Online Communities and the Coming of Age

It’s easy for me to say “I miss Twitter and the Social Media golden age, but the truth is that what we have today is far better. Via Strava I can meet up with cyclists in the physical world, every single week and they’re local. They are meeting just three kilometres from where I live.

With Meetup.com I can meet people interested in tech, hiking, via ferrata and more.

With GoSocial I can meet people to go to bars, restaurants, hikes, ice skating and bike rides and more.

And Finally

When I was interviewed by Nouvo in 2008 or so I was asked whether I thought Twitter would thrive and I said “no, because the community is too small.” Today, and over the last day or two I began to think “My ideal has become a reality”. By this I mean that Strava, Meetup.com and GoSocial, among other social networks, enable me to meet up with people and be social, in person, every single day of the year, if I want to be.

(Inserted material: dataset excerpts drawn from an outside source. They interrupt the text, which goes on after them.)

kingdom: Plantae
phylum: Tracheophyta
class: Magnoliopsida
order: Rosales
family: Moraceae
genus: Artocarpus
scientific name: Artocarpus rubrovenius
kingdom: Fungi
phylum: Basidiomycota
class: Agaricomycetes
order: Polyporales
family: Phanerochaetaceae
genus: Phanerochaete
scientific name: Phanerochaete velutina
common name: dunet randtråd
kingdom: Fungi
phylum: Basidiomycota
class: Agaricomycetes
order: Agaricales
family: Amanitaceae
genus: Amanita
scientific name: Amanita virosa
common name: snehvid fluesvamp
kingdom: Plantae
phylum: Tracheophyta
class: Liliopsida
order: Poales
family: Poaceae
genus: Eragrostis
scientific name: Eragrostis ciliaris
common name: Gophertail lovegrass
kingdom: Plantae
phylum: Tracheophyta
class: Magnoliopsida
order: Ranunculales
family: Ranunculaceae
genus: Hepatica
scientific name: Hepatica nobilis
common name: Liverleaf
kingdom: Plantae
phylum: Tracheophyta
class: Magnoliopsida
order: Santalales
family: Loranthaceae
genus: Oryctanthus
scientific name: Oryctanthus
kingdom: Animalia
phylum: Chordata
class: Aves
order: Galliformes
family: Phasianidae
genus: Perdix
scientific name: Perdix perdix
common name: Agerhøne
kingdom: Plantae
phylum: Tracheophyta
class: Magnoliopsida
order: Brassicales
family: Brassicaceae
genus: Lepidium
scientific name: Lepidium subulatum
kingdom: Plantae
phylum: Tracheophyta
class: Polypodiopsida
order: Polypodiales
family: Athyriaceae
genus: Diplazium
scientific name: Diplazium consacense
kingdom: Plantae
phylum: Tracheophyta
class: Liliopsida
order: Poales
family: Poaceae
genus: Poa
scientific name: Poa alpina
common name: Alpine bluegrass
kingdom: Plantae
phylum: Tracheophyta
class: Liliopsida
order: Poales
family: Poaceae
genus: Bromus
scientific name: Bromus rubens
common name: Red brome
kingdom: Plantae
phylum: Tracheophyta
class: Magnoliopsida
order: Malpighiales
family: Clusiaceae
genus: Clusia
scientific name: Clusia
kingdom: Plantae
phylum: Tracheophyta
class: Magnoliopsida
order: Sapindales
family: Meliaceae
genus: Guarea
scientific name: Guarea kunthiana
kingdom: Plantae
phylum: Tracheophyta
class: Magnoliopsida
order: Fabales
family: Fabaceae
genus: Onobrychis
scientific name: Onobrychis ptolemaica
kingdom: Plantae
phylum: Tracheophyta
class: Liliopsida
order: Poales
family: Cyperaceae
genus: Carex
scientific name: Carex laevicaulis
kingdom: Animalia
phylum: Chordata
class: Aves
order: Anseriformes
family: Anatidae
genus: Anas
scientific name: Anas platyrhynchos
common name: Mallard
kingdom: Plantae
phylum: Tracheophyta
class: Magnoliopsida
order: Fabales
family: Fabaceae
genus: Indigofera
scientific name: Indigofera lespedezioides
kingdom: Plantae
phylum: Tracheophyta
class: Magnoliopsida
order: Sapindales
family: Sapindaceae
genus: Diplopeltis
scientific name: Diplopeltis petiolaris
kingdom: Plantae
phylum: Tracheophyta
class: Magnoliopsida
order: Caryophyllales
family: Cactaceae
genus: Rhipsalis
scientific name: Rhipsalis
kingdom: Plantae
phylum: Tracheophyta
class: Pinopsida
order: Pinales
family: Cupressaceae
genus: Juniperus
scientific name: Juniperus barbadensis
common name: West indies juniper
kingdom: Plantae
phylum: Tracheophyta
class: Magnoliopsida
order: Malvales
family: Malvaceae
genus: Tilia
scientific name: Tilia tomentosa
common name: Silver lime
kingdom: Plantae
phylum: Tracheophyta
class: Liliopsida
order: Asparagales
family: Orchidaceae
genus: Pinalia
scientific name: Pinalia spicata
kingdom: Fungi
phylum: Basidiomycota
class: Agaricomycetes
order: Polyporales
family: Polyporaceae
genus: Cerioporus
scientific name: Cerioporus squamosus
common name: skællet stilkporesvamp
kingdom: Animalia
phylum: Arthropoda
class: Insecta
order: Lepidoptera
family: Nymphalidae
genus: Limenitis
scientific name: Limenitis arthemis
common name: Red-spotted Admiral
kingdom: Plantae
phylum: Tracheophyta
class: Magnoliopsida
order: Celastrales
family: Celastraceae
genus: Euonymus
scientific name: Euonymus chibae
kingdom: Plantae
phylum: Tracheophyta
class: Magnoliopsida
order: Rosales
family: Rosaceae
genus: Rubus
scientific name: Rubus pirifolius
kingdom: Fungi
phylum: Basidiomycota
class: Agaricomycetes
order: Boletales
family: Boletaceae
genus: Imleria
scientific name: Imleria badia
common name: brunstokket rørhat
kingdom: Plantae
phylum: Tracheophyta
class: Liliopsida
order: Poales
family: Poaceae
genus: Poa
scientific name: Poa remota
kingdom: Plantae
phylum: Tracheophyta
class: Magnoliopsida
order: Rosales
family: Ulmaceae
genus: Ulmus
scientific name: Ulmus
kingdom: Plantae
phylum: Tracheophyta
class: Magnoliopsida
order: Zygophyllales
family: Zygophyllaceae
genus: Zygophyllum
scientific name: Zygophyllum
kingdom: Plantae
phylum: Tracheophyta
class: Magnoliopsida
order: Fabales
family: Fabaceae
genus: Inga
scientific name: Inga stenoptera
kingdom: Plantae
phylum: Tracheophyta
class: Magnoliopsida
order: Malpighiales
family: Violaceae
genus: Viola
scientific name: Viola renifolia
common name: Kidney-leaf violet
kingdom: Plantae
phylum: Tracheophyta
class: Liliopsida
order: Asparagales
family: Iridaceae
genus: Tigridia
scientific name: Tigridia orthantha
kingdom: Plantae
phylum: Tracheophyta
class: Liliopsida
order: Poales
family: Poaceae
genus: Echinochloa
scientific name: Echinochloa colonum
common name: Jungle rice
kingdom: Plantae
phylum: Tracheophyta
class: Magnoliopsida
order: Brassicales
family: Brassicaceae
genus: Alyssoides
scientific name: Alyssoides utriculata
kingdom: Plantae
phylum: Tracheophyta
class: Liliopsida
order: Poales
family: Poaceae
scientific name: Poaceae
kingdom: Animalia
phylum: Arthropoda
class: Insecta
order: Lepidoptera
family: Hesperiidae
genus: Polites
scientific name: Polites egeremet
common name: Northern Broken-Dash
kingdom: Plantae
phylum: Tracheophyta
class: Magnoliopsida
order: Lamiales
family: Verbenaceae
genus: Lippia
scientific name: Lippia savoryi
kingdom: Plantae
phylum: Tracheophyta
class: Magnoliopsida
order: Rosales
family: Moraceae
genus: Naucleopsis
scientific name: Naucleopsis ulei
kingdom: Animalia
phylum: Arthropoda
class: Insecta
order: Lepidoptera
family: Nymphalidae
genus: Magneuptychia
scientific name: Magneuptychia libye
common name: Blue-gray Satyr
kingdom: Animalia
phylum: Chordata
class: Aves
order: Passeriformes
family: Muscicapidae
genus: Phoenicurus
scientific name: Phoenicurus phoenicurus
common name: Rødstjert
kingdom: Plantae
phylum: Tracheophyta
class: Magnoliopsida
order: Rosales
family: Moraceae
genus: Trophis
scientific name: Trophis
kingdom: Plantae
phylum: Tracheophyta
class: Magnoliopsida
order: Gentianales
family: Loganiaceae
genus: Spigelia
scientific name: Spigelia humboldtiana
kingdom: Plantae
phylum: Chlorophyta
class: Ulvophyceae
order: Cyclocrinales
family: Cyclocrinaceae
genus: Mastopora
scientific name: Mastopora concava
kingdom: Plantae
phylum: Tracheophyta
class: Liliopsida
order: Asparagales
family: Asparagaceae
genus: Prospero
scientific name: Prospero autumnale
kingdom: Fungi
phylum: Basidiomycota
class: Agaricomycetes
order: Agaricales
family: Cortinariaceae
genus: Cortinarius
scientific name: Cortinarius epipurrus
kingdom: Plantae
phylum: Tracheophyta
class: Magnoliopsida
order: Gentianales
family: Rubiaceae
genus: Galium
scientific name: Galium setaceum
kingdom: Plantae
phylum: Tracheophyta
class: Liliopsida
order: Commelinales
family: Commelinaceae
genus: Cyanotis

In essence Twitter, Facebook, Twitter and Instagram were good when the web was a frontier. The Web is ubiquitous now, and Social Media is no longer relevant. Our social networks are in the physical realm, once again.

Twitter, Instagram, Threads and Facebook have become irrelevant, because they have undermined the very communities that made them sticky to begin with.

I look forward to reverting to being part of social networks, rather than social media.